Current mainstream methods generally fall into three categories:
(1) Statistical approaches, such as ARIMA, which are effective for linear and stationary data but fail to capture complex patterns;
(2) Traditional machine learning methods, such as SVM and RF, which are sensitive to input features and lack real-time capabilities;
(3) Deep learning models, including LSTM and TCN, which offer high prediction accuracy but pose significant challenges in deployment and demand substantial hardware resources.

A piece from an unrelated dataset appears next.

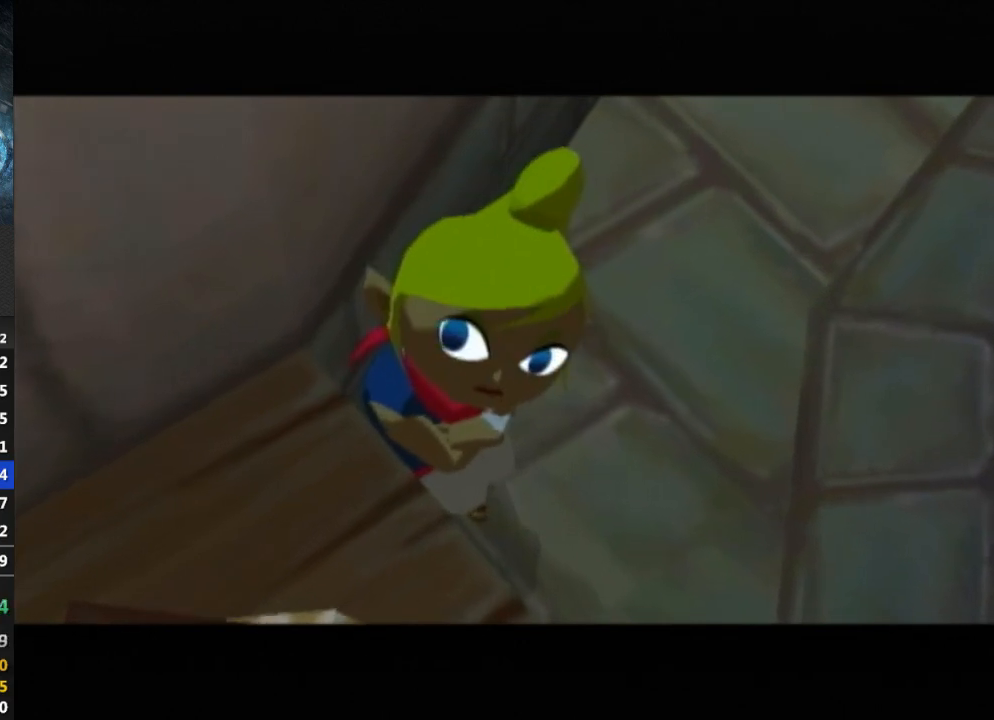
{"buttons": [], "left_stick": "center", "right_stick": "center", "events": [[67, "B", "up"], [200, "B", "down"], [267, "B", "up"], [333, "B", "down"], [367, "B", "up"]]}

Furthermore, most studies rely on static logs or simulated datasets for evaluation, lacking support from industrial-grade, dynamically changing data sources. This limits the objectivity and generalizability of model assessments. More critically, there remains a gap in the literature regarding a comprehensive delay prediction system that integrates neural network models with hardware platforms-one that balances accuracy, realtime performance, and resource efficiency. To address this gap, this study proposes an LSTM-based prediction model deployed on an FPGA platform. The goal is to provide high-accuracy, low-latency, and embedded-compatible delay prediction capabilities for DCSs.

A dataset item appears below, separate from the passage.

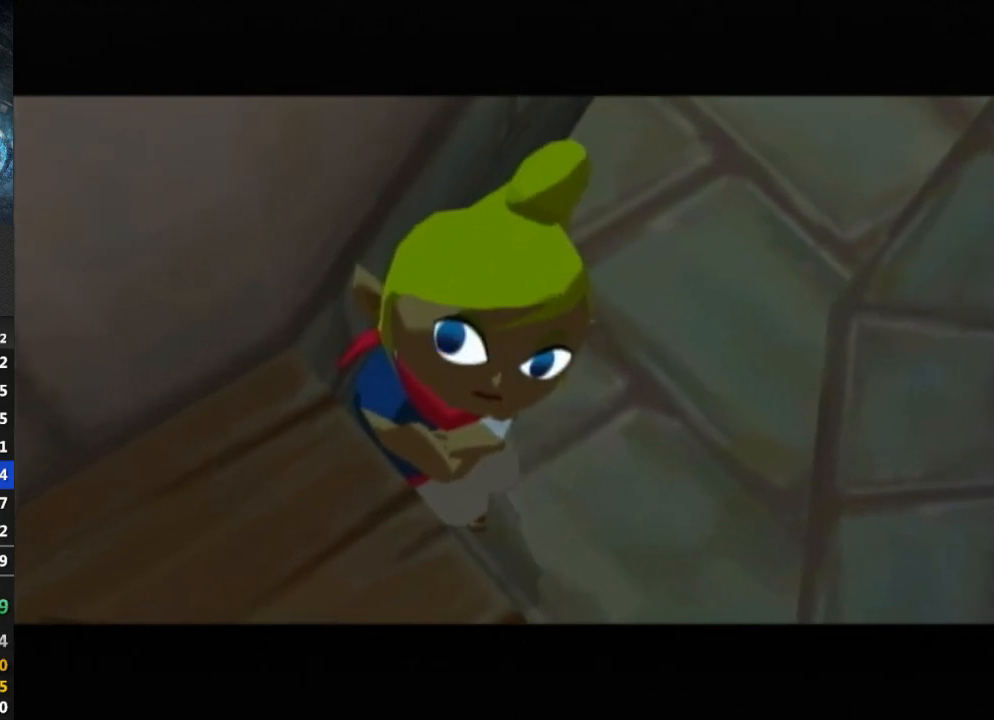
{"buttons": [], "left_stick": "center", "right_stick": "center", "events": [[167, "B", "down"], [200, "B", "up"], [367, "B", "down"], [400, "B", "up"]]}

3 Related theory and model design
3.1 Latency prediction
Latency refers to the time it takes for a message or data packet to travel from one end of a network to the other. It typically includes four components: propagation latency, processing latency, transmission (sending) latency, and queuing latency [15]. The overall latency can be expressed as the sum of these four elements. In most practical scenarios, propagation latency and transmission latency are the primary contributors. For longer messages, transmission latency becomes the dominant factor, while propagation latency plays a greater role for shorter messages. More precisely, latency is defined as the time interval between the arrival of the first bit of a packet at a router and the departure of the last bit from that router [16- 18]. During testing, latency is commonly measured as the time interval from when a test instrument sends a data packet to when the packet is received. It is closely related to the packet length and is typically evaluated within the throughput range of the router port. Testing beyond this range is considered uninformative and not reflective of actual performance conditions [19]. Time-series prediction is a critical technique for latency forecasting. Its theoretical foundation includes feature analysis of historical data, the design of prediction models, and the selection of appropriate evaluation metrics. Latency data often exhibit complex temporal patterns, such as trends, seasonality, and random fluctuations. By analyzing these patterns, it is possible to uncover the underlying structure of delay variations [20-22]. Various models are available for time-series forecasting, including both traditional statistical methods and modern machine learning approaches. Among these, neural networks have emerged as the preferred choice for latency prediction due to their ability to model nonlinear temporal dependencies effectively. Common evaluation metrics for latency prediction models include Mean Squared Error (MSE), Mean Absolute Error (MAE), and prediction accuracy, all of which help quantify model performance in terms of accuracy and robustness [23].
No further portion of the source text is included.